Andando oltre questi episodi, l’esito dell’evento è stato sicuramente positivo visto che questa è stata una delle poche edizioni che ha messo (quasi) tutti d’accordo per le scelte di premiazione, dalle quali è arrivato un forte segnale politico, visto che ogni film premiato tratta di tematiche/battaglie fortemente attuali, a partire proprio da Peter Sarsgaard il cui discorso, dopo la vittoria della Coppa Volpi per miglior attore, è stato un manifesto della battaglia di SAG-Aftra.

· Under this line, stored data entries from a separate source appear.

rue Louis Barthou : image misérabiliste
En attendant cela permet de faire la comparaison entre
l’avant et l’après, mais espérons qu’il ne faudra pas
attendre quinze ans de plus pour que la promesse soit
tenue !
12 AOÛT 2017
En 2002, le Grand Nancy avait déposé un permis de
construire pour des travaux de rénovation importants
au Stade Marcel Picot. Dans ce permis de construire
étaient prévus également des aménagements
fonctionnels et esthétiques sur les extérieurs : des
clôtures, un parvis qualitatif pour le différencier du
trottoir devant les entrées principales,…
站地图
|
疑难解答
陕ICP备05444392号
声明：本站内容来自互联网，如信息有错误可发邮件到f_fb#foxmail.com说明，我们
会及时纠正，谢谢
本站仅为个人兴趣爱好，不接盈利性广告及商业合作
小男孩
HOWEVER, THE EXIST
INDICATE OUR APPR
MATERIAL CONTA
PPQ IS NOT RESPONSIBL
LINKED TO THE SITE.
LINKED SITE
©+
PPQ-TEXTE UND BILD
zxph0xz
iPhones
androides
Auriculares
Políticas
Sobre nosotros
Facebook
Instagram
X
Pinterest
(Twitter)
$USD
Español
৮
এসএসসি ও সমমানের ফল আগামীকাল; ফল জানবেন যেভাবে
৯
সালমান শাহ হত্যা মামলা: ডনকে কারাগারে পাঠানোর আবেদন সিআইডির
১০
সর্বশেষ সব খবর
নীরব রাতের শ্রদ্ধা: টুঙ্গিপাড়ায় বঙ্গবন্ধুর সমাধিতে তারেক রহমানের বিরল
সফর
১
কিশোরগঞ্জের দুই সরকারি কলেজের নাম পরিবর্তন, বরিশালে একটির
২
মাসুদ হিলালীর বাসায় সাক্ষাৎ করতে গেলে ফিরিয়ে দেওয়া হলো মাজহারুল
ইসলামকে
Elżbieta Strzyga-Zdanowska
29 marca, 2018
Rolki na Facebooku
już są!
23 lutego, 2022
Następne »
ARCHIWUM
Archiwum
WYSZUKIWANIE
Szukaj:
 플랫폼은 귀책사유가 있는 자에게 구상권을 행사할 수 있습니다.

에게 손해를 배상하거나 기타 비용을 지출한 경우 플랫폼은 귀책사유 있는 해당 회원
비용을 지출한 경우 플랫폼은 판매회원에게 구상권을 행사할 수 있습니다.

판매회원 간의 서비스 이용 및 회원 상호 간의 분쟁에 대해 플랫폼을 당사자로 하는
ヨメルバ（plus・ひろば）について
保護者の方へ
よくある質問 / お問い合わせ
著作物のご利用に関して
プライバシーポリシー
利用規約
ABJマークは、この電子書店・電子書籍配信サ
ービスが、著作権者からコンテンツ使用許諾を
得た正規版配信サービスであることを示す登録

A lui è seguito il Leone d’Argento alla miglior sceneggiatura a Pablo Larraín (finalmente premiato) per il suo El Conde, il cui protagonista è un Pinochet vampiro ancora in vita.
Forte è stata anche l’attenzione sulla questione migranti con le vittorie di The Green Border (Premio Speciale della Giuria) di Agniezska Holland (film sulla situazione dei migranti al confine tra la Polonia e Bielorussia) e del “nostro” (uno dei sei titoli italiani in gara) Io capitano di Matteo Garrone (miglior regia), che tratta del viaggio di due giovani senegalesi dal loro paese verso l’Italia.
Anche la questione climatica ha avuto il suo spazio con la premiazione (Gran Premio della Giuria) de Il male non esiste del giapponese Ryusuke Hamaguchi che racconta di come la tranquillità di una comunità montana vicino Tokyo sia minacciata dalla costruzione di un sito turistico.
Infine, un enorme rilievo ha avuto la figura della donna con la vittoria della Coppa Volpi per miglior attrice a Cailee Spaeny per la sua interpretazione di Priscilla Presley nel film di Sofia Coppola Priscilla (tratto dal libro della stessa Presley sulla sua relazione col marito Elvis), e (soprattutto) con il film vincitore del Leone d’Oro Povere creature! del regista greco Yorgos Lanthimos, una vera e propria opera di enpowerment femminile attraverso le avventure della protagonista Bella Baxter.
A un anno di distanza dalla vittoria di Tutta la bellezza e il dolore di Laura Poitras (documentario sulla battaglia della fotografa Nan Goldin contro la famiglia Sackler, proprietaria della casa farmaceutica Purdue Pharma, ritenuta responsabile dell’epidemia di oppioidi negli USA), il messaggio (molto) politico del Festival di quest’anno passa con le sue scelte interamente alla fiction: che sia il segno di un risveglio anche nel cinema di finzione della trattazione di argomenti “scomodi” e divisivi?